Enfraquecimento das estatais para facilitar privatizações – A tentativa do governo de tirar do Legislativo a competência para autorizar a venda de empresas públicas não é novidade. Além da alteração no artigo 37 da Constituição, que impacta as estatais, a PEC também altera o artigo 173. Ela insere o parágrafo 6º, que diz – “É vedado ao Estado instituir medidas que gerem reservas de mercado que beneficiem agentes econômicos privados, empresas públicas ou sociedades de economia mista ou que impeçam a adoção de novos modelos favoráveis à livre concorrência”. A proposta pretende reduzir a atuação do Estado e, ainda mais grave, das empresas estatais para fortalecer a tentativa de privatização e do livre mercado.
Ataque aos empregados das estatais – A inclusão do parágrafo 7º no artigo 173 é um dos mais graves ataques e afirma o objetivo do governo em enfraquecer as estatais e acabar com direitos de seus empregados. A nova regra anula as negociações coletivas ou individuais que concedam estabilidade no emprego ou proteção contra demissões para os empregados das estatais.
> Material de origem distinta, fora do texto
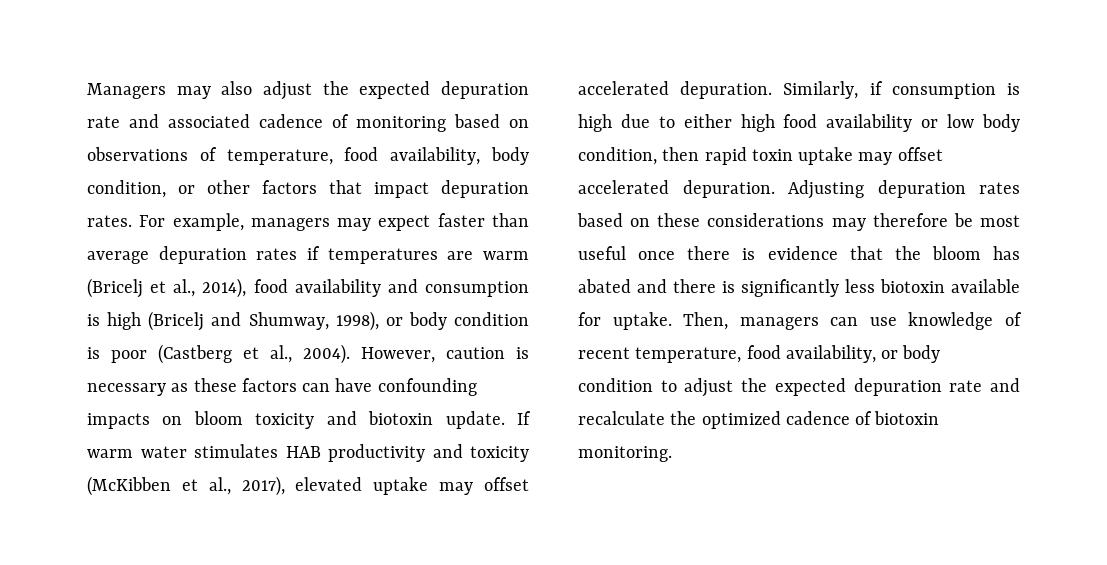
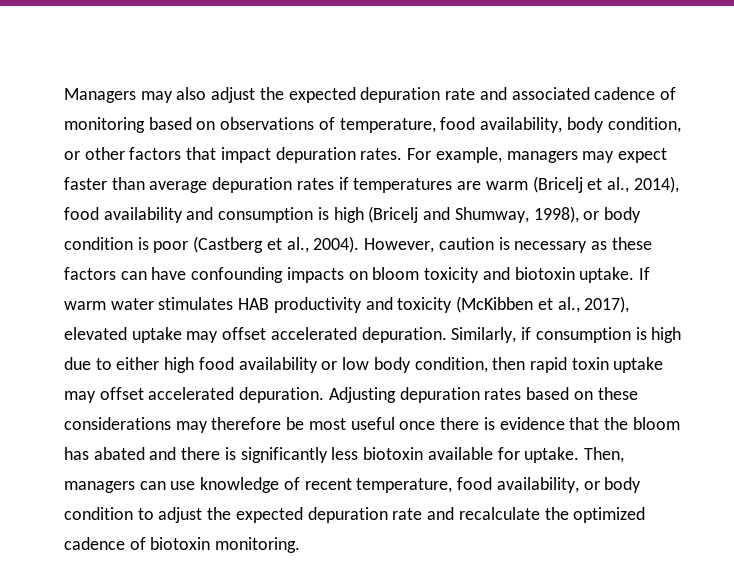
[445,411,505,429] update. -> [579,267,635,283] uptake.

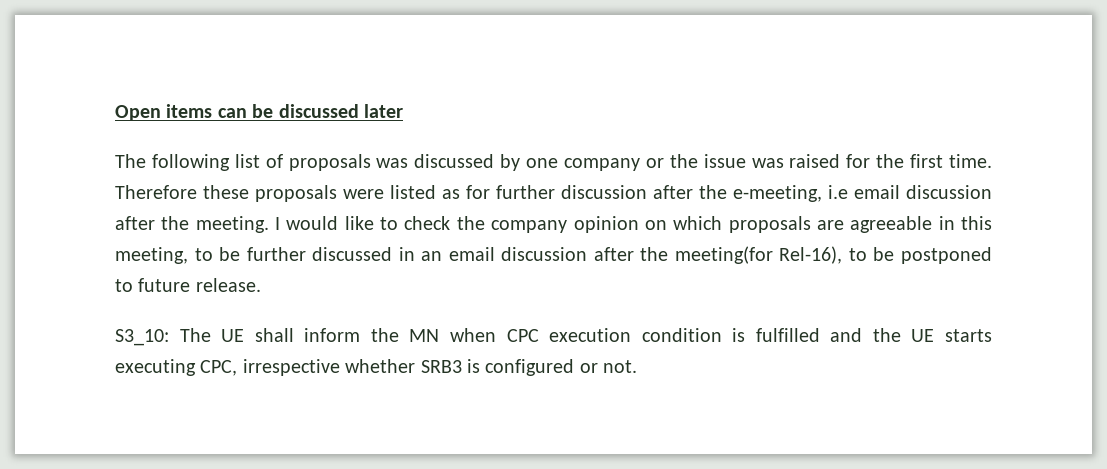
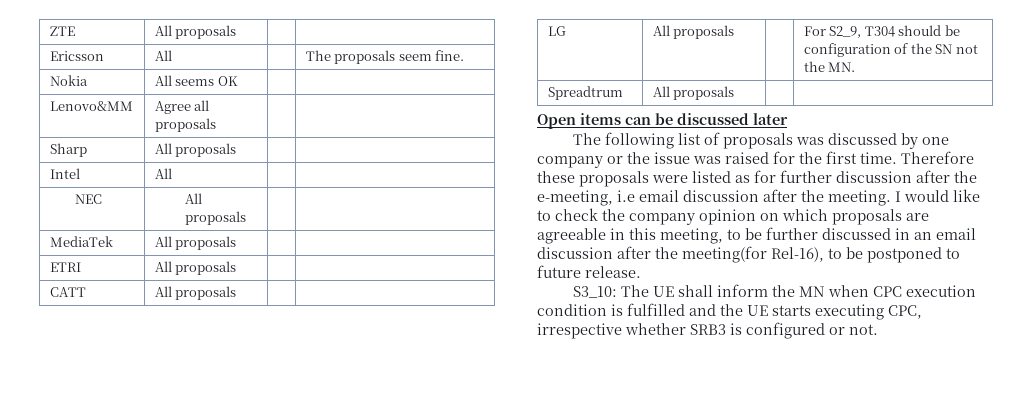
(115, 113) none -> [49,26,75,36] [154,25,237,39] [49,51,104,61] [154,50,172,61] [305,50,465,64] [49,75,88,86] [154,75,238,86] [49,101,133,111] [154,100,210,114] [154,118,216,132] [49,143,87,157] [154,143,237,157] [49,168,80,179] [154,168,172,179] [75,194,103,204] [185,193,203,204] [185,211,247,225] [49,236,113,247] [154,236,237,250] [49,262,81,272] [154,261,237,275] [49,287,86,297] [154,286,237,300] [547,26,566,36] [652,25,735,39] [803,25,960,38] [803,43,978,57] [803,61,856,72] [547,86,623,100] [652,86,735,100] ZTE | All proposals | | // Ericsson | All | | The proposals seem fine. // Nokia | All seems OK | | // Lenovo&MM | Agree all proposals | | // Sharp | All proposals | | // Intel | All | | // NEC | All proposals | | // MediaTek | All proposals | | // ETRI | All proposals | | // CATT | All proposals | | // LG | All proposals | | For S2_9, T304 should be configuration of the SN not the MN. // Spreadtrum | All proposals | | //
A discussão sobre despedida imotivada de empregados de empresa estatal é questionada há anos na Justiça. Mesmo que o ingresso no serviço público tenha ocorrido por meio de concurso, os empregados não são considerados servidores e, portanto, não têm estabilidade. A necessidade de motivação para dispensar empregados das empresas públicas e sociedades de economia mista, admitidos por meio de concurso público, aguarda decisão do Supremo Tribunal Federal (STF).
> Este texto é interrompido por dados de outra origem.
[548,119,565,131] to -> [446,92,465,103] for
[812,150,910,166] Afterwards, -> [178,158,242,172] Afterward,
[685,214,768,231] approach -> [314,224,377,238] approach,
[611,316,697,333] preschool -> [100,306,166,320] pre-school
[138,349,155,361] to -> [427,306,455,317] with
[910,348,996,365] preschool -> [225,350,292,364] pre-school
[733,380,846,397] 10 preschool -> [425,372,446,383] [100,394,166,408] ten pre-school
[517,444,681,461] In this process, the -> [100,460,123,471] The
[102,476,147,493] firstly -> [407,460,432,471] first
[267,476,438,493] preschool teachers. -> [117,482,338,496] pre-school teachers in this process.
Com o texto expresso na Constituição proposto pela reforma administrativa, a intenção do Governo é enterrar, de vez, qualquer possibilidade de estabilidade em estatais. O argumento do Executivo é dar “tratamento equânime entre empresas estatais e privadas”, reforçando “a importância da livre iniciativa para o desenvolvimento da economia”.
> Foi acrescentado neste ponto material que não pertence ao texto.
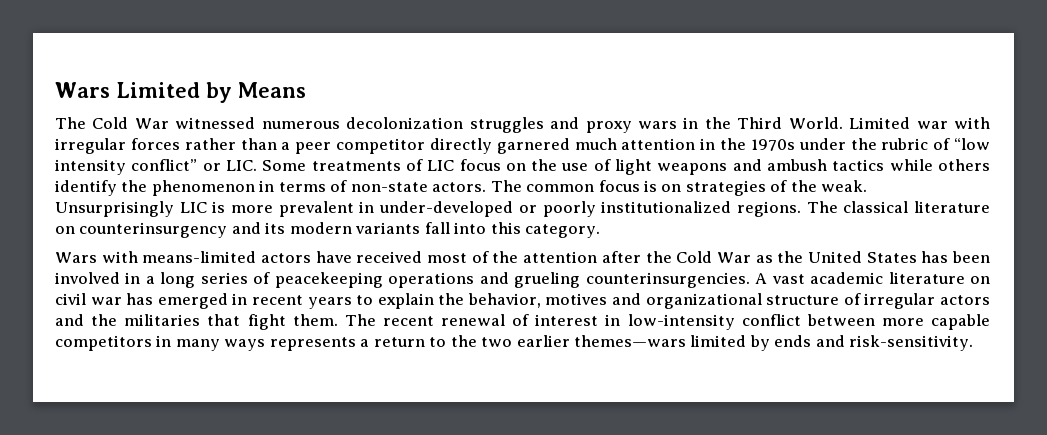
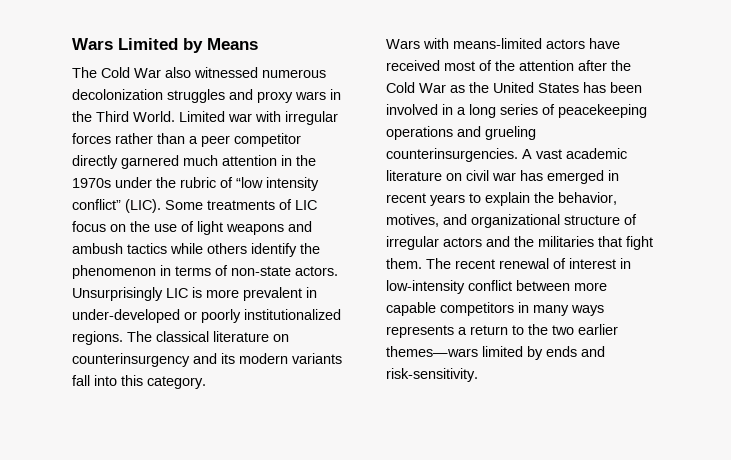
(169, 123) none -> [165,67,191,78] also
[202,160,257,171] or LIC. -> [125,199,161,213] (LIC).
[490,180,868,196] The common focus is on strategies of the weak. -> (338, 271) none
[545,293,608,305] motives -> [386,214,439,227] motives,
A PEC 32/2020 restringe a concessão de outros direitos de servidores e empregados públicos, inclusive de empresas estatais. Alguns são:
- Férias em período superior a 30 dias por ano;
- Adicionais por tempo de serviço;
- Aumentos com efeitos retroativos;
- Licença-prêmio, licença-assiduidade ou outra licença decorrente de tempo de serviço, exceto se decorrente de limitação de saúde;
- Adicionais ou indenizações por substituição;
- Progressão ou promoção com base apenas no tempo de serviço;
- Incorporação, total ou parcial, da remuneração de cargo em comissão, função de confiança ou cargo de liderança e assessoramento ao cargo efetivo ou emprego permanente.
Para virar lei, a Reforma Administrativa precisa ser analisada pelo Congresso Nacional. Por se tratar de uma Proposta de Emenda à Constituição (PEC), deve ser aprovada em duas votações na Câmara e duas no Senado, por três quintos dos parlamentares das Casas - 308 de 513 deputados e 49 de 81 senadores.
Até lá, a Fenae e demais entidades sindicais e representativas dos empregados vão realizar campanhas de mobilização da sociedade sobre os perigos da reforma e sensibilizar os partidos para impedir o desmonte do Estado pelo governo Bolsonaro. Para a Fenae, a PEC 32/2020 tem falhas conceituais graves e deve ser rejeitada pelo Congresso. “A mobilização dos servidores e empregados será fundamental para impedir a aprovação da Reforma. É preciso ter responsabilidade com o serviço público e proteger o Estado da destruição pretendida pelo governo privatista de Bolsonaro e Paulo Guedes”, ressalta o presidente da Fenae.